This study aimed to investigate the relationship of general and central obesity with diet quality in Iranian women by 2010 version of Healthy Eating Index (HEI-2010).

Methods:

A total of 460 women aged 20 - 50 years old participated in this cross-sectional study. Dietary intake data was collected using a validated food frequency questionnaire. Anthropometric assessment was performed by standard methods and HEI-2010 was used to investigate diet quality. The association between HEI-2010 and general/central obesity was analyzed by logistic regression.

Results:

The frequency of general and central obesity was 31 (15.1%) and 95 (21.5%), respectively. Of the participants, 330 (74.8%) had a low HEI-2010 total score. After adjusting for confounders, those with the high HEI-2010 total score had lower risk of central obesity (OR = 0.3; CI 95%: 0.14 - 0.70); however, the results were not significant for general obesity. Among the components of HEI-2010, the scores of dairy, total vegetables, empty calorie foods, refined grains and sodium were negatively associated with both general and central obesity (P ≤ 0.05).

Conclusions:

Lower risk of general and abdominal obesity is associated with a higher quality of dietary intake. Furthermore, the nutrition education programs for preventing obesity should be emphasized to promote higher intakes of dairy, fruits and vegetables and preventing high consumption of energy-dense foods and sodium.

1. Background

Overweight and obesity rates have dramatically increased through the past decades (1). A meta-analysis in 2017 reported the mean prevalence of obesity in > 18-year-old Iranian adults as 15.1% between 2000 and 2013 (1). Excessive body weight is associated with numerous chronic diseases including diabetes, metabolic syndrome, cardiovascular diseases, and cancer (2, 3) and higher mortality rates have been reported among obese people (4, 5). Body mass index (BMI) is generally used in determining general obesity, while waist circumference (WC) reflects the central obesity and is used for evaluating health risk (6).
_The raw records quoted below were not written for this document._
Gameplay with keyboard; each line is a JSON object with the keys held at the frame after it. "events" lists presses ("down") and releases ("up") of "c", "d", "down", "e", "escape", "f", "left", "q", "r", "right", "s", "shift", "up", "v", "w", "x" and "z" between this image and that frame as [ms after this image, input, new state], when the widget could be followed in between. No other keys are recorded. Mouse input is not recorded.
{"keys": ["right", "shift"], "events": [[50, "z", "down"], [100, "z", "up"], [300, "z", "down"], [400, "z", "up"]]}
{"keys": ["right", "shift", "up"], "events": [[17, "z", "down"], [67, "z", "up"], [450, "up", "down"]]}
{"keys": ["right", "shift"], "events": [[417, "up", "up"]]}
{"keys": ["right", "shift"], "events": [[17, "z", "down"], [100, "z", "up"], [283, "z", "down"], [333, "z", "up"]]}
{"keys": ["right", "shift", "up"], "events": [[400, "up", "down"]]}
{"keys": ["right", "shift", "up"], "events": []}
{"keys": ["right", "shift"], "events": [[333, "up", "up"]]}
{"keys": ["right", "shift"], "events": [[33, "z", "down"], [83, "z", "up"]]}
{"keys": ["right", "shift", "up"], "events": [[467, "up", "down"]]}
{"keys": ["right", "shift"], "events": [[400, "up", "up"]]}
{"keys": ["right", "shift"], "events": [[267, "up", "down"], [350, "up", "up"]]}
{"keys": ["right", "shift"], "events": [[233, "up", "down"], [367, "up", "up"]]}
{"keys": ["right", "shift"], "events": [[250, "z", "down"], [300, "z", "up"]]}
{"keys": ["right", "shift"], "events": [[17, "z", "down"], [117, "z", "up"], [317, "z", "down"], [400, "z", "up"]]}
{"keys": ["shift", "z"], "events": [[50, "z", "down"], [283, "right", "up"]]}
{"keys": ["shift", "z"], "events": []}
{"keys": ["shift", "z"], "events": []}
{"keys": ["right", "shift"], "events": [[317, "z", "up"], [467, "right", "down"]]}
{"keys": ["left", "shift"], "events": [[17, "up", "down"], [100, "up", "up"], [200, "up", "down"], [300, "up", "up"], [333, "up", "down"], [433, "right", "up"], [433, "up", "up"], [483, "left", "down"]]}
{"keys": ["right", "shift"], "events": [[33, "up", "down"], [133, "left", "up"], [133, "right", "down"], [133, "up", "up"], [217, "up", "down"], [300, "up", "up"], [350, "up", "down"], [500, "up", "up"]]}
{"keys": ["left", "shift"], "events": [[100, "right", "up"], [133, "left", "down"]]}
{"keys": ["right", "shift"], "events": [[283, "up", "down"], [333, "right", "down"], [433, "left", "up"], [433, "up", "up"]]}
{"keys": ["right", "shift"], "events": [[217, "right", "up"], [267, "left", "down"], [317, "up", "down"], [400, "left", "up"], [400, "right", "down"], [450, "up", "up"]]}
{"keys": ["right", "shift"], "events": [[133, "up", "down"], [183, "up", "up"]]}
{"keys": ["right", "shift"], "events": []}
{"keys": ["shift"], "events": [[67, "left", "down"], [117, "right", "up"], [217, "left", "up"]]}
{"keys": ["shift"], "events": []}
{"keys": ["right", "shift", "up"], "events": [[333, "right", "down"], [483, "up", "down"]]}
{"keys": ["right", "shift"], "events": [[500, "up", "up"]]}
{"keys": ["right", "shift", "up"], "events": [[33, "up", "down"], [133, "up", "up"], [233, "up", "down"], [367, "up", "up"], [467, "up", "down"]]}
Abdominal obesity, as one of the components of metabolic syndrome, is introduced as a major risk factor for cardiovascular diseases and the first cause of mortality, particularly in developing countries (6). Recent epidemiological studies of health outcomes including obesity and diet have changed the focus to overall diet quality and dietary pattern rather than individual nutrients due to the antagonist or synergistic effects of various nutrients on developing or preventing diseases (7, 8). Nutritional adequacy is a scale for assessing the overall quality of diet and adherence to dietary guidelines (9-11). Healthy dietary patterns can predict obesity (12) and previous research has reported relationships between HEI and risk biomarkers of diseases. Inverse relationships have been also reported between HEI and some inflammatory indices (13-15).

2. Objectives

Total HEI score provides an estimate of overall diet quality, while its component scores help study important components of diet (16). Hence, this study aimed to assess the relationship between HEI and the component scores as well as central and general obesity among adult women living in Tehran, Iran.

3. Methods

3.1. Subjects

According to a study that assessed the relationship between diet quality and metabolic syndrome (9) in women presenting to the Endocrinology Center of Tehran University of Medical Sciences, the study population was calculated using below equation:

N each group=2(z1-β+z1-α2)2 p(1-p)(P1-P2)2

Where β = 0.1; α = 0.05; P1 = 0.575; P2 = 0.43.

The study population was increased to 460 women aged 20 - 50 years from 20 municipal regions in Tehran in order to increase the accuracy of this cross-sectional study. Participants were selected using the stratified random sampling.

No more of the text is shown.